GJ’s Wehner draws inspiration from sister who died of cancer
The Grand Junction High School football team had a lot to look forward to this season, but it’s been difficult for senior center Danny Wehner.
He had some trouble getting motivated, knowing his big sister wouldn’t be in the stands.
Wehner’s half-sister, Joanne Owen Cox, died in March at the age of 24 from kidney cancer.
“When we first started, it was hard to get excited about football,” Wehner said. “Knowing she (had gone) through hard times, I’m always thinking about her.”
His father, Grand Junction assistant football coach Chris Wehner, could tell Danny was struggling with losing his sister, but knew getting back out on the football field would be good for him.
“It was tough,” Chris Wehner said. “He took it pretty hard. Football came along at the perfect time. It’s been a good distraction for him. I’m proud of him.”
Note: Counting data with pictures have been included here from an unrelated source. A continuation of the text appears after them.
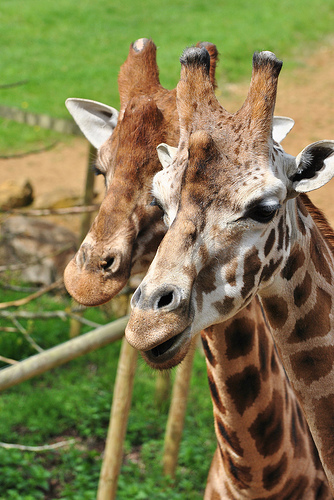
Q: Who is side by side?
A: Two giraffes.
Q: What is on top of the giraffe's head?
A: A set of horns.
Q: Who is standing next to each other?
A: Two giraffes.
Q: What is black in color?
A: The giraffe's eyes.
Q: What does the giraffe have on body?
A: Spots.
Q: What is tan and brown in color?
A: The giraffe.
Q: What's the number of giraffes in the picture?
A: 2.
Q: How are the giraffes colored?
A: White with brown spots.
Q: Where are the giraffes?
A: Zoo.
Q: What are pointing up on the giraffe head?
A: Horns.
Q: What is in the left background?
A: Fence.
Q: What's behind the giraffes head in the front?
A: Another giraffe head.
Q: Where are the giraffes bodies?
A: Outside the picture.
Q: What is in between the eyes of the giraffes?
A: A lump.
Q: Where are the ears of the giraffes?
A: Below the horns and behind the eyes.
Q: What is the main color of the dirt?
A: Brown.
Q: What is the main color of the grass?
A: Green.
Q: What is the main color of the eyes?
A: Black.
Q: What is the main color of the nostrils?
A: Black.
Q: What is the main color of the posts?
A: Brown.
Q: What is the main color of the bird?
A: Brown.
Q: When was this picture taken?
A: Day time.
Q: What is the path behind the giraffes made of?
A: Dirt.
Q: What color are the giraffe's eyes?
A: Black.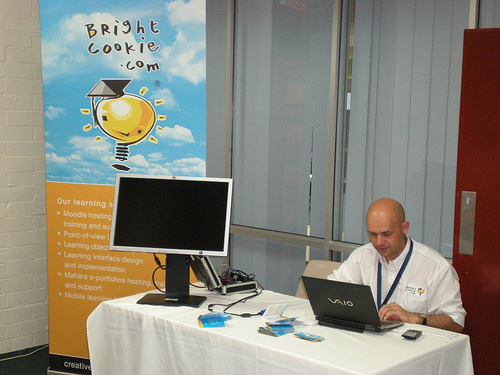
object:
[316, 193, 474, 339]
man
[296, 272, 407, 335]
laptop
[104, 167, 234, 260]
monitor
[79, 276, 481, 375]
table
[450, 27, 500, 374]
door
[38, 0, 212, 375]
bright cookie.com ad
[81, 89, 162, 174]
light bulb logo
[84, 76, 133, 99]
graduation cap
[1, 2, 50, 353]
wall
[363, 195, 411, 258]
head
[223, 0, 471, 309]
blinds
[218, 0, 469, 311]
window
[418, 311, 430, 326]
watch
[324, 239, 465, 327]
shirt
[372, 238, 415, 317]
ribbon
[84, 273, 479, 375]
table cloth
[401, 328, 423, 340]
cell phone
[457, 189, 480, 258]
handle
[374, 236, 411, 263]
neck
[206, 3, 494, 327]
wall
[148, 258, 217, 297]
cord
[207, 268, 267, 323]
cord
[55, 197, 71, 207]
words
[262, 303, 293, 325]
brochure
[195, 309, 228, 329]
brochure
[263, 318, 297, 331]
brochure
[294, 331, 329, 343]
brochure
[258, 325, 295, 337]
brochure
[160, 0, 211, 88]
cloud logo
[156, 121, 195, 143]
cloud logo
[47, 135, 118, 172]
cloud logo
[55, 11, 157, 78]
cloud logo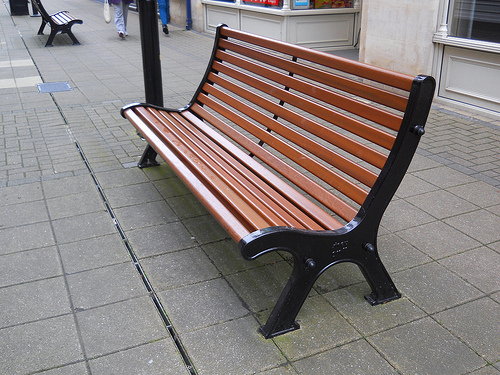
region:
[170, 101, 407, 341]
the bench is shiny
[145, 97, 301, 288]
the bench is shiny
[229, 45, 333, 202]
the bench is shiny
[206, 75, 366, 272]
the bench is shiny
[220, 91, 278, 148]
the bench is shiny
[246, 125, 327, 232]
the bench is shiny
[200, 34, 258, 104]
the bench is shiny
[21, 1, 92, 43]
A bench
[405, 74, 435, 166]
the side of the bench is black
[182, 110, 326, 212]
The bench is brown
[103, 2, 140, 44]
A person walking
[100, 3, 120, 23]
A white bag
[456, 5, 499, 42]
A window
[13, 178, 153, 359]
The sidewalk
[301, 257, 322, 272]
A bolt on the bench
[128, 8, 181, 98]
A black pole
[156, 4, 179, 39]
a person walking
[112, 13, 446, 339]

Danny and his sister built a bond through football. He said she might have loved the sport as much as he does.
“Her favorite team was the Auburn Tigers,” Danny said. “We watched college football all the time. She knew the game and understood it.”
Cox would go to Wehner’s football games, coming to the front of the bleachers after the games to hear Wehner and his teammates sing the school fight song.
“I’d always go to where she was at,” Wehner said.
Cox was diagnosed with cancer four years ago and was cancer-free briefly before it came back, spreading to her bones and stomach, Wehner said.
“They told her the chemo wasn’t doing anything and they couldn’t do surgery because she’d probably die on the operating table,” Wehner said. “They put a hospital bed in our house. They didn’t think she’d make it a month, but she lived for six months.”
Wehner drew inspiration from Cox during her fight.
“No matter what is going on in a game, I know nothing compares to what she went through,” Wehner said. “When we were down or I was hurt, I would think of her.”
Wehner doesn’t complain about nagging injuries or how tough practice may get. He worked hard at snapping the ball in the pistol offense.
“(Center) is one of the toughest positions in this offense,” quarterback Sean Rubalcaba said. “You have to get the snap right every time. He’s doing a great job. He works on it more than anyone I’ve seen. He makes sure we do our best.”
Wehner is a two-year starter at center for the No. 1-ranked Tigers (5-0), who host Central for their homecoming game at 7 p.m. Friday at Stocker Stadium.
“Danny has probably worked harder than anybody at perfecting the pistol snap,” Grand Junction coach Robbie Owens said. “He is crucial to everything we do because our offense is built from the center out. He is a kid that has worked hard in the weight room and got bigger. He has a lot of ability within the skills of our offense to be a great player.”
Although it was tough to return to football, Wehner has learned to draw strength from his sister’s memory.
He wears a cross in honor of Cox and plans to get a tattoo of a cross with her name on a banner that will encircle the cross.
“I feel like she is still here,” he said. “I pray to her before each game. This season is for her. She fought so hard; I can do the same thing.”